Фряликов будто с разбега наскочил на стену.
– Нет уж, извините, Генрих Александрович, – воскликнул он. – Вы, конечно, специалист, а я – нет! Но одно дело, когда ребёнок развивается так, что из него и не мальчик выходит, и не девочка, а совсем другое дело, когда вот так вот, в зрелых годах и к тому же в течение одного дня, на глазах, можно сказать…
– Что на глазах? – спросил Яд.
– Как это что?! – крикнул Фряликов. – Странный вопрос! В гермафродита превращаешься!
– Кто превращается?
– Да я, я превращаюсь! – крикнул ещё громче Фряликов.
– Так вы, что же, – сказал доктор, – на глазах прямо?..
– Именно так! – выдохнул Ипполит Глебович.
Генрих Александрович пожевал что-то одними губами, без всякого выражения на лице.
– Так может быть, – сказал он, – вам какое-то время дома посидеть, не выходить никуда, если уж вы так стесняетесь чужих глаз?
– Что?! – возмущённо вскричал Фряликов. – Как это так?! При чём здесь чужие глаза?
– Вы же сами сказали, – сухо говорил доктор.
За стенкой раздался шум, визг или вопли, как будто там мучили кошку. Впрочем, может быть, было и что-то другое. Звуки были какими-то жуткими, неестественными, тревожными, от них мурашки бежали по спине. И от них ещё сосало под ложечкой.
– Соня! – раздражённо прикрикнул Генрих Александрович. – Это моя дочь, – объяснил он Фряликову.
– Да-да, я видел, – поддакнул хормейстер.
– Так о чём мы с вами говорили? – спросил доктор.
– О том, что я превращаюсь, – подсказал Фряликов, не потерявший нити разговора. – Вы, Генрих Александрович, сказали, а не побыть ли мне дома во время превращения, если, мол, чужих глаз стесняюсь.

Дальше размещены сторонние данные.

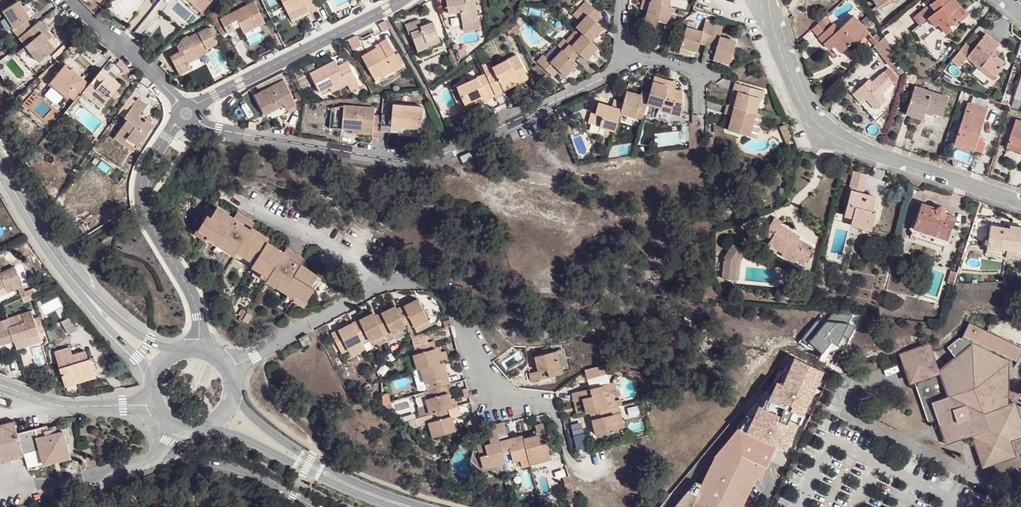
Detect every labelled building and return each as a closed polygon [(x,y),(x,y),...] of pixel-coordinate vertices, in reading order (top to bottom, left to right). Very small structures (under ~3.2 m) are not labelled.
[(27,28),(31,25),(26,17),(30,15),(26,8),(23,2),(22,0),(16,0),(4,7),(15,24),(12,26),(18,36),(27,28)] [(194,2),(203,10),(212,0),(196,0),(194,2)] [(317,8),(313,0),(282,0),(291,20),(317,8)] [(475,0),(446,0),(447,11),(460,9),(461,22),(477,20),(475,0)] [(588,38),(600,25),(594,20),(591,18),(597,11),(585,0),(582,0),(573,10),(580,17),(573,25),(575,26),(588,38)] [(916,17),(921,23),(928,17),(935,26),(938,24),(946,33),(952,28),(950,25),(957,18),(962,14),(957,8),(960,5),(956,0),(935,0),(916,17)] [(244,32),(265,22),(254,1),(221,18),(228,32),(236,28),(233,22),(238,20),(244,32)] [(647,2),(644,2),(641,13),(648,14),(644,28),(655,31),(657,22),(667,25),(672,8),(668,7),(651,3),(647,2)] [(962,14),(957,18),(960,21),(968,14),(960,5),(957,8),(962,14)] [(591,18),(594,20),(600,13),(597,11),(591,18)] [(841,52),(851,43),(855,40),(857,43),(869,31),(854,15),(839,28),(834,23),(819,37),(824,42),(829,38),(834,45),(841,52)] [(428,45),(428,44),(426,41),(438,37),(432,20),(420,25),(418,18),(405,23),(408,32),(411,32),(417,49),(428,45)] [(45,28),(38,19),(31,25),(27,28),(18,36),(38,60),(55,48),(47,38),(41,30),(45,28)] [(696,50),(698,43),(699,38),(708,41),(713,24),(705,21),(702,30),(687,25),(680,45),(690,48),(696,50)] [(717,45),(716,49),(714,56),(731,62),(738,43),(721,37),(724,27),(713,24),(708,41),(717,45)] [(177,52),(167,57),(176,74),(188,69),(185,64),(195,59),(191,51),(202,46),(204,49),(215,43),(212,36),(214,35),(208,25),(187,36),(186,34),(182,36),(174,47),(177,52)] [(562,37),(555,45),(561,49),(568,56),(575,49),(578,52),(584,57),(596,46),(575,26),(564,39),(562,37)] [(50,35),(45,28),(41,30),(47,38),(50,35)] [(966,42),(952,59),(960,65),(967,57),(980,68),(978,69),(990,79),(1004,62),(996,56),(992,52),(995,49),(998,44),(985,34),(973,48),(966,42)] [(898,57),(885,36),(875,45),(890,66),(898,57)] [(387,37),(379,41),(380,44),(376,47),(362,54),(374,76),(379,73),(392,65),(400,61),(387,37)] [(829,38),(824,42),(830,48),(834,45),(829,38)] [(30,67),(38,60),(25,44),(17,51),(30,67)] [(206,53),(204,49),(202,46),(191,51),(195,59),(206,53)] [(576,63),(572,59),(568,56),(561,49),(549,62),(542,55),(536,63),(548,75),(555,67),(558,70),(564,76),(576,63)] [(568,56),(572,59),(578,52),(575,49),(568,56)] [(493,91),(495,95),(505,91),(502,85),(517,78),(520,84),(529,80),(517,55),(492,67),(494,71),(486,75),(493,91)] [(729,65),(731,62),(714,56),(712,60),(729,65)] [(356,77),(350,64),(340,69),(338,64),(335,59),(309,71),(319,90),(329,85),(331,89),(346,82),(356,77)] [(340,69),(350,64),(347,59),(338,64),(340,69)] [(490,63),(482,67),(485,73),(486,75),(494,71),(492,67),(490,63)] [(79,93),(87,83),(69,68),(68,70),(62,64),(48,81),(66,96),(73,88),(79,93)] [(392,65),(379,73),(380,76),(394,69),(392,65)] [(119,83),(101,67),(92,78),(98,82),(90,92),(103,103),(119,83)] [(551,78),(558,70),(555,67),(548,75),(551,78)] [(866,81),(861,87),(858,89),(876,109),(887,99),(881,92),(892,82),(883,72),(872,82),(869,79),(866,81)] [(493,91),(486,75),(485,73),(456,87),(464,104),(478,98),(479,100),(479,102),(487,99),(486,94),(493,91)] [(855,81),(861,87),(866,81),(862,76),(855,81)] [(356,77),(346,82),(350,89),(359,84),(356,77)] [(502,85),(505,91),(520,84),(517,78),(502,85)] [(254,94),(262,109),(280,100),(282,104),(285,108),(294,103),(283,79),(254,94)] [(64,99),(66,96),(48,81),(45,84),(64,99)] [(652,83),(649,93),(646,104),(661,109),(661,113),(670,116),(673,106),(669,104),(676,85),(668,82),(667,87),(652,83)] [(735,106),(755,112),(759,97),(764,98),(765,90),(736,83),(733,92),(738,92),(735,106)] [(916,86),(907,113),(923,119),(925,113),(932,116),(933,112),(942,115),(948,96),(916,86)] [(464,104),(456,87),(449,90),(459,109),(465,106),(464,104)] [(626,92),(623,102),(620,112),(635,116),(637,111),(644,113),(646,104),(649,93),(641,90),(639,95),(626,92)] [(97,108),(103,103),(90,92),(84,97),(97,108)] [(971,94),(968,102),(985,108),(987,100),(971,94)] [(150,124),(143,119),(141,122),(135,117),(137,114),(145,104),(136,97),(123,116),(126,118),(113,136),(122,143),(126,136),(136,144),(151,124),(150,124)] [(465,106),(479,100),(478,98),(464,104),(465,106)] [(280,100),(262,109),(264,114),(282,104),(280,100)] [(587,121),(615,129),(620,112),(623,102),(612,100),(610,106),(597,102),(594,111),(590,110),(587,121)] [(977,142),(987,110),(968,103),(955,143),(979,151),(981,143),(977,142)] [(392,114),(381,113),(381,114),(380,130),(391,131),(391,129),(392,125),(402,126),(420,127),(422,106),(393,104),(392,114)] [(748,136),(755,112),(735,106),(728,104),(725,115),(732,117),(728,130),(748,136)] [(341,128),(342,105),(328,107),(327,127),(341,128)] [(370,136),(379,136),(380,130),(381,114),(372,114),(373,107),(342,105),(341,128),(352,129),(371,130),(371,133),(370,136)] [(1016,150),(1017,146),(1020,147),(1020,120),(1016,118),(1007,147),(1016,150)] [(785,139),(790,132),(785,122),(779,125),(785,139)] [(126,136),(122,143),(132,150),(136,144),(126,136)] [(472,157),(470,151),(460,156),(463,161),(472,157)] [(852,218),(850,224),(871,229),(876,212),(872,211),(877,197),(851,189),(845,216),(852,218)] [(922,202),(911,236),(945,247),(954,216),(945,213),(944,209),(943,207),(941,206),(939,206),(937,206),(936,207),(922,202)] [(233,217),(216,206),(215,210),(210,217),(207,214),(195,234),(202,238),(206,241),(208,237),(214,241),(235,255),(238,251),(243,254),(254,261),(266,241),(268,238),(252,227),(254,223),(236,213),(233,217)] [(772,238),(770,240),(784,249),(783,252),(796,260),(797,258),(799,255),(807,259),(813,248),(799,238),(793,235),(795,233),(781,224),(782,222),(775,218),(765,234),(772,238)] [(1016,225),(1015,229),(1009,227),(991,224),(987,248),(1000,250),(1001,247),(1007,248),(1020,251),(1020,226),(1016,225)] [(784,249),(770,240),(768,244),(783,252),(784,249)] [(296,298),(293,302),(296,304),(302,308),(315,288),(311,286),(315,279),(318,276),(301,264),(304,259),(286,248),(284,252),(266,241),(254,261),(251,265),(263,272),(270,276),(267,279),(289,293),(296,298)] [(721,272),(733,276),(737,260),(744,252),(735,244),(726,252),(721,272)] [(1007,248),(1005,256),(1020,260),(1020,251),(1007,248)] [(737,260),(733,276),(738,277),(743,262),(748,256),(744,252),(737,260)] [(84,262),(79,267),(83,272),(89,268),(84,262)] [(28,283),(20,264),(4,270),(2,265),(0,266),(0,282),(2,286),(8,283),(10,285),(12,290),(22,285),(28,283)] [(954,284),(957,274),(952,272),(948,284),(953,286),(954,284)] [(311,286),(315,288),(319,282),(315,279),(311,286)] [(32,293),(31,289),(28,283),(22,285),(26,296),(32,293)] [(288,299),(293,302),(296,298),(289,293),(287,297),(288,299)] [(57,298),(41,306),(45,315),(56,309),(54,304),(59,302),(57,298)] [(418,298),(396,309),(404,327),(411,323),(413,327),(415,326),(417,332),(430,325),(418,298)] [(374,316),(388,343),(394,340),(391,333),(404,327),(396,309),(394,306),(374,316)] [(45,332),(39,316),(33,318),(32,316),(31,311),(22,314),(25,322),(17,324),(15,316),(8,318),(15,341),(17,349),(31,345),(29,336),(39,333),(45,332)] [(352,323),(362,343),(369,340),(373,347),(379,343),(381,347),(388,343),(374,316),(373,312),(352,323)] [(62,321),(68,334),(77,329),(70,317),(62,321)] [(15,341),(8,318),(0,321),(0,346),(15,341)] [(349,350),(362,343),(352,323),(332,334),(340,350),(347,347),(349,350)] [(901,354),(910,382),(925,423),(934,421),(937,428),(942,431),(942,434),(953,439),(957,437),(962,440),(970,437),(981,468),(1013,457),(1012,454),(1007,442),(1020,437),(1020,432),(1012,405),(1005,407),(1007,368),(1013,368),(1020,352),(1020,350),(968,324),(955,341),(953,341),(944,348),(952,358),(935,372),(925,345),(901,354)] [(29,336),(31,345),(42,341),(39,333),(29,336)] [(306,333),(298,337),(302,344),(309,340),(306,333)] [(598,360),(603,359),(595,335),(592,337),(598,360)] [(417,369),(421,368),(439,363),(432,340),(410,347),(417,369)] [(518,342),(502,352),(504,356),(520,345),(518,342)] [(96,377),(93,367),(90,368),(88,360),(86,351),(72,355),(70,347),(55,352),(65,386),(96,377)] [(531,380),(543,377),(554,374),(562,371),(554,350),(534,356),(538,371),(529,373),(531,380)] [(910,382),(901,354),(897,355),(907,383),(910,382)] [(758,408),(747,434),(777,446),(793,453),(827,372),(793,357),(782,384),(777,382),(765,410),(758,408)] [(431,388),(445,384),(449,383),(442,362),(439,363),(421,368),(425,382),(429,381),(431,388)] [(554,374),(543,377),(545,384),(556,381),(554,374)] [(584,413),(588,412),(606,408),(601,391),(611,388),(609,381),(570,392),(572,400),(580,398),(584,413)] [(425,399),(429,413),(448,408),(451,407),(445,384),(431,388),(427,389),(429,398),(425,399)] [(619,413),(617,405),(606,408),(588,412),(595,435),(617,429),(613,415),(619,413)] [(448,408),(429,413),(432,421),(428,423),(432,437),(454,431),(448,408)] [(623,427),(619,413),(613,415),(617,429),(623,427)] [(48,426),(17,434),(15,421),(0,425),(0,463),(24,458),(23,455),(41,451),(43,461),(55,458),(57,463),(72,459),(66,433),(50,436),(48,426)] [(498,436),(505,435),(508,434),(504,421),(495,423),(498,436)] [(495,423),(492,424),(486,424),(490,438),(498,436),(495,423)] [(528,458),(528,461),(551,456),(543,425),(535,427),(537,436),(523,439),(528,458)] [(942,431),(937,428),(943,446),(962,440),(957,437),(953,439),(942,434),(942,431)] [(753,481),(759,469),(764,472),(777,446),(747,434),(737,430),(713,459),(689,506),(740,506),(753,481)] [(504,459),(499,441),(485,444),(483,435),(475,438),(477,448),(482,468),(497,464),(504,462),(504,459)] [(506,439),(505,435),(498,436),(499,441),(504,459),(511,458),(512,462),(520,461),(528,458),(523,439),(522,435),(506,439)] [(1012,454),(1020,451),(1020,440),(1020,437),(1007,442),(1012,454)] [(482,468),(477,448),(471,450),(476,473),(483,471),(482,468)] [(551,456),(528,461),(530,468),(553,463),(551,456)] [(55,458),(43,461),(45,466),(57,463),(55,458)] [(530,468),(528,461),(528,458),(520,461),(523,470),(530,469),(530,468)] [(507,473),(505,464),(504,462),(497,464),(500,475),(507,473)] [(759,469),(753,481),(758,483),(764,472),(759,469)] [(565,494),(572,492),(570,483),(563,484),(565,494)] [(572,492),(565,494),(567,502),(575,504),(575,502),(572,492)]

– Да-да, – припомнил доктор.
– Но послушайте, вы что же считаете, что это нормально, что у меня, у мужчины, вдовца, можно сказать, на старости лет вдруг растёт грудь, как у Мэрилин Монро какой-нибудь?!
– Ну, насчет Мэрилин Монро, это вы загнули, конечно, – как-то механически махнул рукой доктор. – Вы её фотографии-то видели? Вот уж у кого грудь так грудь была! Такую грудь днём с огнём, так сказать…
– При чём здесь Мэрилин Монро? – в отчаянии закричал Фряликов.
– Ну знаете!.. – медленно, движением паралитика, развел руками доктор. – При чём здесь – то, при чём здесь – это!.. Капризный вы какой-то совсем стали, дружочек. Вот бы вам на что обратить внимание! Успокоительное попить, например. А на водочку, друг мой, не налегайте! Не налегайте, искренне говорю вам!
Шум за стенкой не прекратился отнюдь, он лишь переместился в сторону куда-то, и к нему прибавилась музыка, размашистая, оглушительная, такую музыку не переносил Фряликов. Уж понятно, это был не Шуберт! Шубертом там и не пахло. Так не пахло и вообще ничем удобоваримым, по мнению хормейстера.